I don’t want to accumulate (which is what happens when I call backwards multiple time in the same computation graph). I want to extract the gradients for params wrt to loss
and use those gradients (call them dl_dw
) for later computations of J
and dJ_dw
. The way I’m doing it is not right because I can’t even call backward on J
because when I try to zero out the gradients before calling backward on J
pytorch halts on me due to illegal in-place operations.
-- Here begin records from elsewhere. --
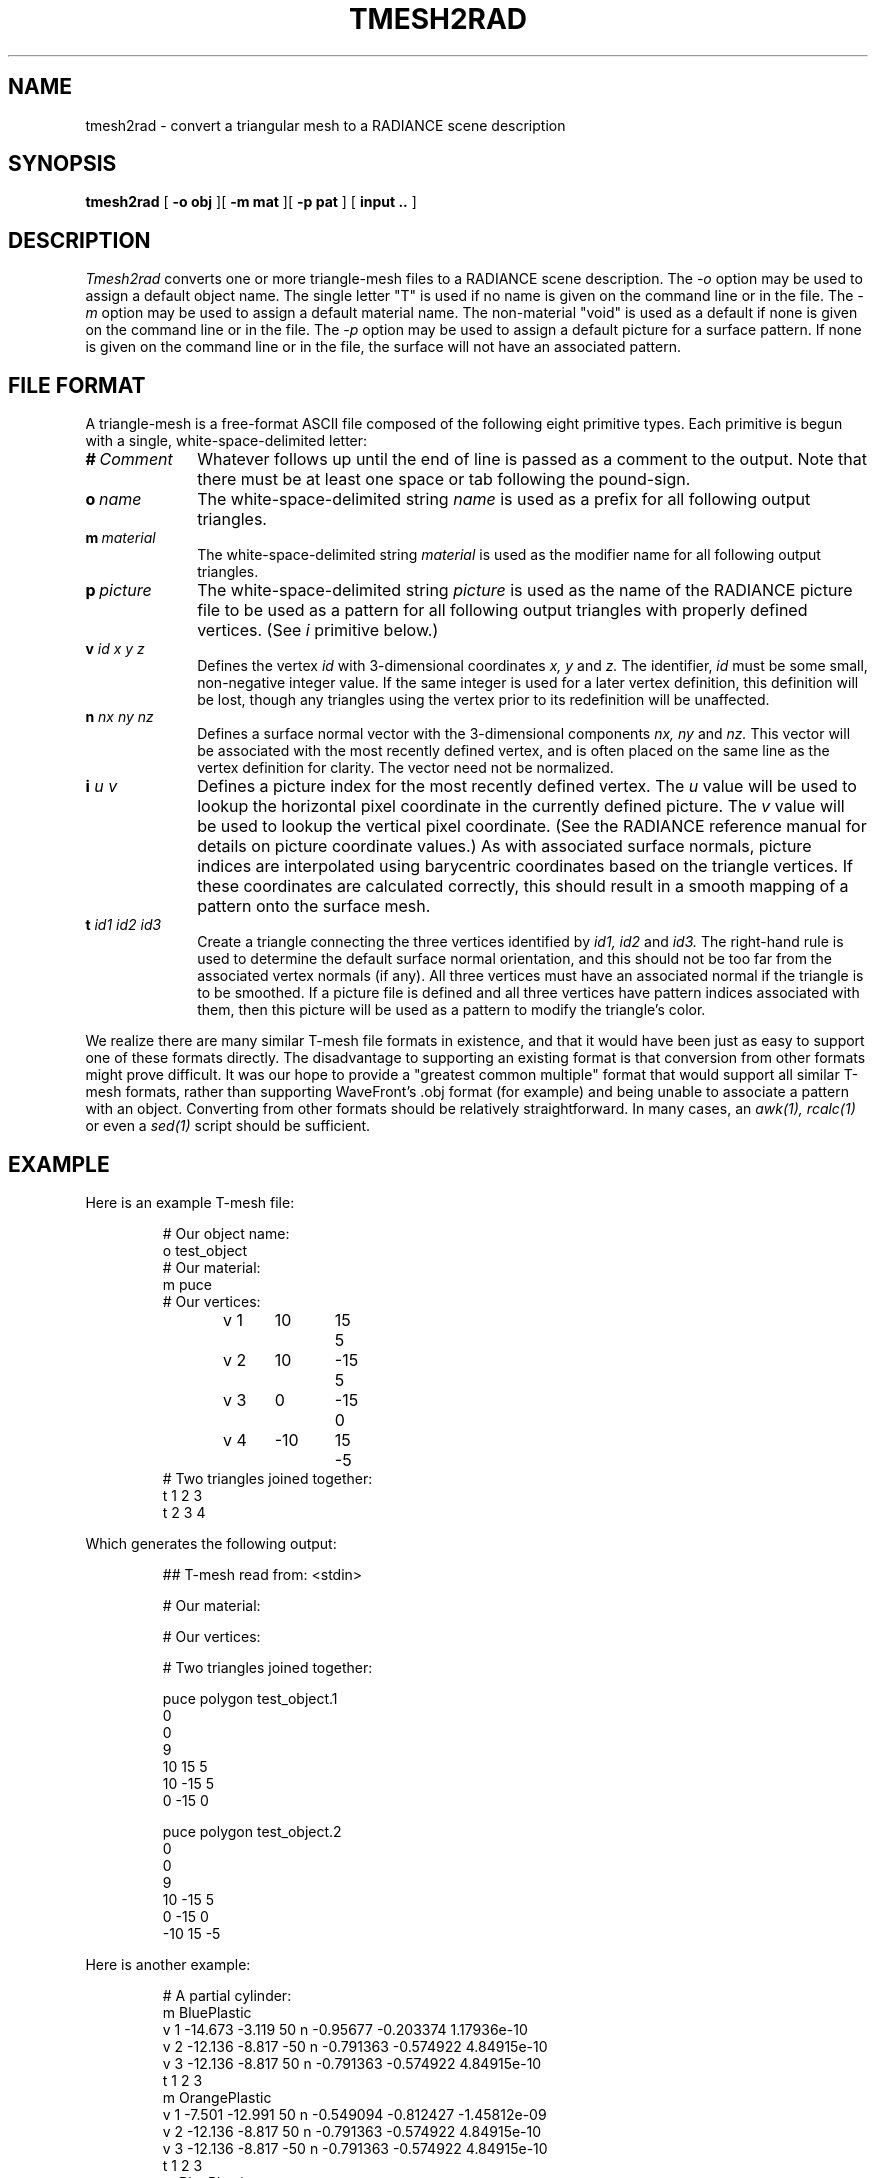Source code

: .\" RCSid "$Id: tmesh2rad.1,v 1.3 2007/09/04 17:36:41 greg Exp $"
.TH TMESH2RAD 1 3/18/96 RADIANCE
.SH NAME
tmesh2rad - convert a triangular mesh to a RADIANCE scene description
.SH SYNOPSIS
.B tmesh2rad
[
.B "\-o obj"
][
.B "\-m mat"
][
.B "\-p pat"
]
[
.B input ..
]
.SH DESCRIPTION
.I Tmesh2rad
converts one or more triangle-mesh files to a RADIANCE scene description.
The
.I \-o
option may be used to assign a default object name.
The single letter "T" is used if no name is given on the command
line or in the file.
The
.I \-m
option may be used to assign a default material name.
The non-material "void" is used as a default if none is given on the
command line or in the file.
The
.I \-p
option may be used to assign a default picture for a surface
pattern.
If none is given on the command line or in the file, the surface
will not have an associated pattern.
.SH "FILE FORMAT"
A triangle-mesh is a free-format ASCII file
composed of the following eight primitive
types.
Each primitive is begun with a single, white-space-delimited letter:
.TP 10n
.BI # \ Comment
Whatever follows up until the end of line is passed as a comment
to the output.
Note that there must be at least one space or tab
following the pound-sign.
.TP
.BI o \ name
The white-space-delimited string
.I name
is used as a prefix for all following output triangles.
.TP
.BI m \ material
The white-space-delimited string
.I material
is used as the modifier name for all following output triangles.
.TP
.BI p \ picture
The white-space-delimited string
.I picture
is used as the name of the RADIANCE picture file
to be used as a pattern for
all following output triangles with properly defined vertices.
(See
.I i
primitive below.)\0
.TP
.BI v " id x y z"
Defines the vertex
.I id
with 3-dimensional coordinates
.I "x, y"
and
.I z.
The identifier,
.I id
must be some small, non-negative integer value.
If the same integer is used for a later vertex definition,
this definition will be lost, though any triangles using the
vertex prior to its redefinition will be unaffected.
.TP
.BI n " nx ny nz"
Defines a surface normal vector with the 3-dimensional components
.I "nx, ny"
and
.I nz.
This vector will be associated with the most recently defined
vertex, and is often placed on the same line as the vertex
definition for clarity.
The vector need not be normalized.
.TP
.BI i " u v"
Defines a picture index for the most recently defined vertex.
The
.I u
value will be used to lookup the horizontal pixel coordinate
in the currently defined picture.
The
.I v
value will be used to lookup the vertical pixel coordinate.
(See the RADIANCE reference manual for details on picture coordinate
values.)\0
As with associated surface normals, picture indices are interpolated
using barycentric coordinates based on the triangle vertices.
If these coordinates are calculated correctly, this
should result in a smooth mapping of a pattern onto the
surface mesh.
.TP
.BI t " id1 id2 id3"
Create a triangle connecting the three vertices identified by
.I "id1, id2"
and
.I id3.
The right-hand rule is used to determine the default surface
normal orientation, and this should not be too far from the
associated vertex normals (if any).
All three vertices must have an associated normal if the triangle
is to be smoothed.
If a picture file is defined and all three vertices have pattern
indices associated with them, then this picture will be used as a
pattern to modify the triangle's color.
.PP
We realize there are many similar
T-mesh file formats in existence, and that it would have been just
as easy to support one of these formats directly.
The disadvantage to supporting an existing format is that conversion
from other formats might prove difficult.
It was our hope to provide a "greatest common multiple" format that
would support all similar T-mesh formats, rather than supporting
WaveFront's .obj format (for example) and being unable to associate
a pattern with an object.
Converting from other formats should be relatively straightforward.
In many cases, an
.I "awk(1), rcalc(1)"
or even a
.I sed(1)
script should be sufficient.
.SH EXAMPLE
Here is an example T-mesh file:
.sp
.RS
.nf
# Our object name:
o test_object
# Our material:
m puce
# Our vertices:
v 1	10	15	5
v 2	10	\-15	5
v 3	0	\-15	0
v 4	\-10	15	\-5
# Two triangles joined together:
t 1 2 3
t 2 3 4
.fi
.RE
.sp
Which generates the following output:
.sp
.RS
.nf
## T-mesh read from: <stdin>

# Our material:

# Our vertices:

# Two triangles joined together:

puce polygon test_object.1
0
0
9
                10                 15                  5
                10                \-15                  5
                 0                \-15                  0

puce polygon test_object.2
0
0
9
                10                \-15                  5
                 0                \-15                  0
               \-10                 15                 \-5
.fi
.RE
.sp
.PP
Here is another example:
.sp
.RS
.nf
# A partial cylinder:
m BluePlastic
v 1 \-14.673 \-3.119    50 n \-0.95677 \-0.203374 1.17936e\-10
v 2 \-12.136 \-8.817   \-50 n \-0.791363 \-0.574922 4.84915e\-10
v 3 \-12.136 \-8.817    50 n \-0.791363 \-0.574922 4.84915e\-10
t 1 2 3
m OrangePlastic
v 1 \-7.501 \-12.991    50 n \-0.549094 \-0.812427 \-1.45812e\-09
v 2 \-12.136 \-8.817    50 n \-0.791363 \-0.574922 4.84915e\-10
v 3 \-12.136 \-8.817   \-50 n \-0.791363 \-0.574922 4.84915e\-10
t 1 2 3
m BluePlastic
v 1 \-1.568 \-14.918    50 n \-0.171094 \-0.965568 \-5.69788e\-09
v 2 \-7.501 \-12.991    50 n \-0.549094 \-0.812427 \-1.45812e\-09
v 3 \-7.501 \-12.991   \-50 n \-0.429001 \-0.881759 \-3.6502e\-09
t 1 2 3
.fi
.RE
.sp
Note that the same three vertices were used repeatedly, and
intermingled with the triangle definitions.
.SH AUTHOR
Greg Ward
.SH BUGS
Triangle smoothing doesn't work very well for glass or trans
material types in Radiance, since textures cause distorted
transmission through these materials.
It is best to use the dielectric material type if smooth
transmission is desired.
.SH "SEE ALSO"
arch2rad(1), awk(1), ies2rad(1), thf2rad(1),
oconv(1), rcalc(1), sed(1), xform(1)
However, I noticed that pytorch doesn’t allow me to do because it warns me about (not really (illegal)) in-place operations in my case. Is there a way to extract intermediate gradients without pytorch halting without my permission?
In case you need it, see new example code I cooked up for this
import torch
from torchviz import make_dot
x = torch.ones(10, requires_grad=True)
weights = {'x':x}
y = x**2
z = x**3
l = (x-2).sum()
l.backward()
g_x = x.grad
#g_x.requires_grad = True ## Adds it to the computation graph!
print(f'g_x = x.grad = {x.grad}\n')
x.zero_()
#weights['g_x'] = g_x
#print(f'weights = {weights}\n')
J = (y + z + g_x).sum()
J.backward()
print(f'g_x = x.grad = {x.grad}\n')
make_dot(J,params=weights)
Error:
---------------------------------------------------------------------------
RuntimeError Traceback (most recent call last)
<ipython-input-27-c4086df8154e> in <module>
20 print(f'g_x = x.grad = {x.grad}\n')
21
---> 22 x.zero_()
23
24 #weights['g_x'] = g_x
RuntimeError: a leaf Variable that requires grad has been used in an in-place operation.